- [EXERCISE AIM]: Restate the following entries exactly, including every line.
■ ■ ■ ■ ■
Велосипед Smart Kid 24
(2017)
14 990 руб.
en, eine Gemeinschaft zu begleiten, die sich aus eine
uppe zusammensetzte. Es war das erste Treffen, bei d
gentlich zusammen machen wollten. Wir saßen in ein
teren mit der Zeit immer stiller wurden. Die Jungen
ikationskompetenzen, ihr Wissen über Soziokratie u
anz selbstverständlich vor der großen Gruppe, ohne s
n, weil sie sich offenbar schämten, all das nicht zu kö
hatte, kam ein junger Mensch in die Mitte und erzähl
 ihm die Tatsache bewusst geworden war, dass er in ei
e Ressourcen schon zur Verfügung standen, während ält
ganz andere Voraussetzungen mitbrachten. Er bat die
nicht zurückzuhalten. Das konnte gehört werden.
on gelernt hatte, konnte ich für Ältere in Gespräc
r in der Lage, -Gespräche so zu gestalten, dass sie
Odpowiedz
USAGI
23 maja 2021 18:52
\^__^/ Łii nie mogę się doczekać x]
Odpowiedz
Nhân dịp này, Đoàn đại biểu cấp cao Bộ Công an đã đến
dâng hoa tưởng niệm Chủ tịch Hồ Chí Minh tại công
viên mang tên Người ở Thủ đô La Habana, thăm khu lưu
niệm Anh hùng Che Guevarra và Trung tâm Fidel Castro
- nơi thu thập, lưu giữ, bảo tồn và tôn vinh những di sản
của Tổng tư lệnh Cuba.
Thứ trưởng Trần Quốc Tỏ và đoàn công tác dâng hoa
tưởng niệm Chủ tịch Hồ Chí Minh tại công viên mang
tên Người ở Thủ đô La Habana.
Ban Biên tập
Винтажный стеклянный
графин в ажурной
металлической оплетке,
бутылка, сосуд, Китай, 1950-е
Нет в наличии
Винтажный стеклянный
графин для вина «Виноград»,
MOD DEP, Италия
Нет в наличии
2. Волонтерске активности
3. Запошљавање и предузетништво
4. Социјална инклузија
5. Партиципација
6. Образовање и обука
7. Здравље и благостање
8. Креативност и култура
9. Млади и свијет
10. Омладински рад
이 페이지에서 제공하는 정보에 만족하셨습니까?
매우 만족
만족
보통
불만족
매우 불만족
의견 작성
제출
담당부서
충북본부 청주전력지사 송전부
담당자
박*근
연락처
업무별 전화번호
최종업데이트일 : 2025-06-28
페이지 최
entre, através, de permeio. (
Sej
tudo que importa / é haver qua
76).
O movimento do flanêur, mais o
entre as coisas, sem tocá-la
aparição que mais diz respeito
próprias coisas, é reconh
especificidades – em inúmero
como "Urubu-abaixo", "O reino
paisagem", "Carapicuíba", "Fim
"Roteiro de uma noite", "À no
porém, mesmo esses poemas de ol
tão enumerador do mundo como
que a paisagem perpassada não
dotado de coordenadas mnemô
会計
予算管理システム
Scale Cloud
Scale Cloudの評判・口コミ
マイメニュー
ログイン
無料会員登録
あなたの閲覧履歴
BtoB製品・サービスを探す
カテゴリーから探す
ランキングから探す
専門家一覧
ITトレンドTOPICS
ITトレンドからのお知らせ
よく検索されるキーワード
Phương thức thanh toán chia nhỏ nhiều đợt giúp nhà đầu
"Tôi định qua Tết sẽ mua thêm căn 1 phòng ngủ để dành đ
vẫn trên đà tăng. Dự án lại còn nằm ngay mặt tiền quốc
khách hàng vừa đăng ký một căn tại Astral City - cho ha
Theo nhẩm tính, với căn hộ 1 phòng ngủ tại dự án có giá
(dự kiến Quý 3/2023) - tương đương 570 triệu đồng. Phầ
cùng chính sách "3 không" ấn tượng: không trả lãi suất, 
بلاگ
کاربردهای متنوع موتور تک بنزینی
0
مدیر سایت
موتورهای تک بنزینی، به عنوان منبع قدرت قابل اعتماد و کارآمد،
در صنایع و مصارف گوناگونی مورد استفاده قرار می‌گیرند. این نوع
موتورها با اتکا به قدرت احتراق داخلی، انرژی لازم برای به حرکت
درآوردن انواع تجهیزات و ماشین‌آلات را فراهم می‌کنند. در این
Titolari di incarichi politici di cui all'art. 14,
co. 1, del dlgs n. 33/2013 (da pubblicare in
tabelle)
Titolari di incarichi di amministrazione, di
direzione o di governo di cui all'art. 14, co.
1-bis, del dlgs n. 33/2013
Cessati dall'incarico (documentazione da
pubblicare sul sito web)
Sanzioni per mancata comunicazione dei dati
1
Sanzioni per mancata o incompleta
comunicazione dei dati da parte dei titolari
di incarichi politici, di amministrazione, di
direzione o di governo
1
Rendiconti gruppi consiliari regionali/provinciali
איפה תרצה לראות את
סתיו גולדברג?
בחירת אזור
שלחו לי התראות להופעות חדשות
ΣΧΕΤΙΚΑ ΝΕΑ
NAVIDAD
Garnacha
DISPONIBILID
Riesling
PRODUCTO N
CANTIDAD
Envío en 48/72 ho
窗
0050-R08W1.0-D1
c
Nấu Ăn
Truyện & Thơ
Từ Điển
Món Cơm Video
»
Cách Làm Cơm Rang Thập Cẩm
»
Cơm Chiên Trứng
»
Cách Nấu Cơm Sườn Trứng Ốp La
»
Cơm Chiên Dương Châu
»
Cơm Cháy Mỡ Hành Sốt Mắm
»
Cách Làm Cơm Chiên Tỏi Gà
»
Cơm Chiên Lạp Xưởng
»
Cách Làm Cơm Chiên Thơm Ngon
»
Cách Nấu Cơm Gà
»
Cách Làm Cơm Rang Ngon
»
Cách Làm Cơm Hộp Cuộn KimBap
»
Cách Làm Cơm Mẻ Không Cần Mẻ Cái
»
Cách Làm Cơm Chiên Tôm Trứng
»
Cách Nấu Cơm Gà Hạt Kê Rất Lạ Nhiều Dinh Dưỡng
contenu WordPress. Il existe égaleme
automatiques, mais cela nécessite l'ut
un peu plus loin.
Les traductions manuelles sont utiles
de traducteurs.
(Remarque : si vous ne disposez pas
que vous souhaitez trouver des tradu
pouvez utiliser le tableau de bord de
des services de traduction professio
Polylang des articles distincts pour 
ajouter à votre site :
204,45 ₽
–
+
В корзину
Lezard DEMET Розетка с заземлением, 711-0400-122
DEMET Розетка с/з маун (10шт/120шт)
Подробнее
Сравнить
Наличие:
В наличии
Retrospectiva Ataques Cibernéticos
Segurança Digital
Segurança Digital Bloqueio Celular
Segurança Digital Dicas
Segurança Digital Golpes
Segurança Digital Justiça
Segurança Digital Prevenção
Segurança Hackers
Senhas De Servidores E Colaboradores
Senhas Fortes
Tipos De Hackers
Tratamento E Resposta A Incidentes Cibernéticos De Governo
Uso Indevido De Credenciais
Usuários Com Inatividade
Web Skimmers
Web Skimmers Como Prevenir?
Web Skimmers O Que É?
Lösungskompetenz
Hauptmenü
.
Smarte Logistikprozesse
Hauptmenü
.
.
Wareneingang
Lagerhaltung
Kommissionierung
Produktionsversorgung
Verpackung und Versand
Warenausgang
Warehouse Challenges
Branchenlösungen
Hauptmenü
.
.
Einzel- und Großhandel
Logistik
■ ■ ■ ■ ■
- [YOUR RESPONSE]:
Велосипед Smart Kid 24
(2017)
14 990 руб.
en, eine Gemeinschaft zu begleiten, die sich aus eine
uppe zusammensetzte. Es war das erste Treffen, bei d
gentlich zusammen machen wollten. Wir saßen in ein
teren mit der Zeit immer stiller wurden. Die Jungen
ikationskompetenzen, ihr Wissen über Soziokratie u
anz selbstverständlich vor der großen Gruppe, ohne s
n, weil sie sich offenbar schämten, all das nicht zu kö
hatte, kam ein junger Mensch in die Mitte und erzähl
 ihm die Tatsache bewusst geworden war, dass er in ei
e Ressourcen schon zur Verfügung standen, während ält
ganz andere Voraussetzungen mitbrachten. Er bat die
nicht zurückzuhalten. Das konnte gehört werden.
on gelernt hatte, konnte ich für Ältere in Gespräc
r in der Lage, -Gespräche so zu gestalten, dass sie
Odpowiedz
USAGI
23 maja 2021 18:52
\^__^/ Łii nie mogę się doczekać x]
Odpowiedz
Nhân dịp này, Đoàn đại biểu cấp cao Bộ Công an đã đến
dâng hoa tưởng niệm Chủ tịch Hồ Chí Minh tại công
viên mang tên Người ở Thủ đô La Habana, thăm khu lưu
niệm Anh hùng Che Guevarra và Trung tâm Fidel Castro
- nơi thu thập, lưu giữ, bảo tồn và tôn vinh những di sản
của Tổng tư lệnh Cuba.
Thứ trưởng Trần Quốc Tỏ và đoàn công tác dâng hoa
tưởng niệm Chủ tịch Hồ Chí Minh tại công viên mang
tên Người ở Thủ đô La Habana.
Ban Biên tập
Винтажный стеклянный
графин в ажурной
металлической оплетке,
бутылка, сосуд, Китай, 1950-е
Нет в наличии
Винтажный стеклянный
графин для вина «Виноград»,
MOD DEP, Италия
Нет в наличии
2. Волонтерске активности
3. Запошљавање и предузетништво
4. Социјална инклузија
5. Партиципација
6. Образовање и обука
7. Здравље и благостање
8. Креативност и култура
9. Млади и свијет
10. Омладински рад
이 페이지에서 제공하는 정보에 만족하셨습니까?
매우 만족
만족
보통
불만족
매우 불만족
의견 작성
제출
담당부서
충북본부 청주전력지사 송전부
담당자
박*근
연락처
업무별 전화번호
최종업데이트일 : 2025-06-28
페이지 최
entre, através, de permeio. (
Sej
tudo que importa / é haver qua
76).
O movimento do flanêur, mais o
entre as coisas, sem tocá-la
aparição que mais diz respeito
próprias coisas, é reconh
especificidades – em inúmero
como "Urubu-abaixo", "O reino
paisagem", "Carapicuíba", "Fim
"Roteiro de uma noite", "À no
porém, mesmo esses poemas de ol
tão enumerador do mundo como
que a paisagem perpassada não
dotado de coordenadas mnemô
会計
予算管理システム
Scale Cloud
Scale Cloudの評判・口コミ
マイメニュー
ログイン
無料会員登録
あなたの閲覧履歴
BtoB製品・サービスを探す
カテゴリーから探す
ランキングから探す
専門家一覧
ITトレンドTOPICS
ITトレンドからのお知らせ
よく検索されるキーワード
Phương thức thanh toán chia nhỏ nhiều đợt giúp nhà đầu
"Tôi định qua Tết sẽ mua thêm căn 1 phòng ngủ để dành đ
vẫn trên đà tăng. Dự án lại còn nằm ngay mặt tiền quốc
khách hàng vừa đăng ký một căn tại Astral City - cho ha
Theo nhẩm tính, với căn hộ 1 phòng ngủ tại dự án có giá
(dự kiến Quý 3/2023) - tương đương 570 triệu đồng. Phầ
cùng chính sách "3 không" ấn tượng: không trả lãi suất, 
بلاگ
کاربردهای متنوع موتور تک بنزینی
0
مدیر سایت
موتورهای تک بنزینی، به عنوان منبع قدرت قابل اعتماد و کارآمد،
در صنایع و مصارف گوناگونی مورد استفاده قرار می‌گیرند. این نوع
موتورها با اتکا به قدرت احتراق داخلی، انرژی لازم برای به حرکت
درآوردن انواع تجهیزات و ماشین‌آلات را فراهم می‌کنند. در این
Titolari di incarichi politici di cui all'art. 14,
co. 1, del dlgs n. 33/2013 (da pubblicare in
tabelle)
Titolari di incarichi di amministrazione, di
direzione o di governo di cui all'art. 14, co.
1-bis, del dlgs n. 33/2013
Cessati dall'incarico (documentazione da
pubblicare sul sito web)
Sanzioni per mancata comunicazione dei dati
1
Sanzioni per mancata o incompleta
comunicazione dei dati da parte dei titolari
di incarichi politici, di amministrazione, di
direzione o di governo
1
Rendiconti gruppi consiliari regionali/provinciali
איפה תרצה לראות את
סתיו גולדברג?
בחירת אזור
שלחו לי התראות להופעות חדשות
ΣΧΕΤΙΚΑ ΝΕΑ
NAVIDAD
Garnacha
DISPONIBILID
Riesling
PRODUCTO N
CANTIDAD
Envío en 48/72 ho
窗
0050-R08W1.0-D1
c
Nấu Ăn
Truyện & Thơ
Từ Điển
Món Cơm Video
»
Cách Làm Cơm Rang Thập Cẩm
»
Cơm Chiên Trứng
»
Cách Nấu Cơm Sườn Trứng Ốp La
»
Cơm Chiên Dương Châu
»
Cơm Cháy Mỡ Hành Sốt Mắm
»
Cách Làm Cơm Chiên Tỏi Gà
»
Cơm Chiên Lạp Xưởng
»
Cách Làm Cơm Chiên Thơm Ngon
»
Cách Nấu Cơm Gà
»
Cách Làm Cơm Rang Ngon
»
Cách Làm Cơm Hộp Cuộn KimBap
»
Cách Làm Cơm Mẻ Không Cần Mẻ Cái
»
Cách Làm Cơm Chiên Tôm Trứng
»
Cách Nấu Cơm Gà Hạt Kê Rất Lạ Nhiều Dinh Dưỡng
contenu WordPress. Il existe égaleme
automatiques, mais cela nécessite l'ut
un peu plus loin.
Les traductions manuelles sont utiles
de traducteurs.
(Remarque : si vous ne disposez pas
que vous souhaitez trouver des tradu
pouvez utiliser le tableau de bord de
des services de traduction professio
Polylang des articles distincts pour 
ajouter à votre site :
204,45 ₽
–
+
В корзину
Lezard DEMET Розетка с заземлением, 711-0400-122
DEMET Розетка с/з маун (10шт/120шт)
Подробнее
Сравнить
Наличие:
В наличии
Retrospectiva Ataques Cibernéticos
Segurança Digital
Segurança Digital Bloqueio Celular
Segurança Digital Dicas
Segurança Digital Golpes
Segurança Digital Justiça
Segurança Digital Prevenção
Segurança Hackers
Senhas De Servidores E Colaboradores
Senhas Fortes
Tipos De Hackers
Tratamento E Resposta A Incidentes Cibernéticos De Governo
Uso Indevido De Credenciais
Usuários Com Inatividade
Web Skimmers
Web Skimmers Como Prevenir?
Web Skimmers O Que É?
Lösungskompetenz
Hauptmenü
.
Smarte Logistikprozesse
Hauptmenü
.
.
Wareneingang
Lagerhaltung
Kommissionierung
Produktionsversorgung
Verpackung und Versand
Warenausgang
Warehouse Challenges
Branchenlösungen
Hauptmenü
.
.
Einzel- und Großhandel
Logistik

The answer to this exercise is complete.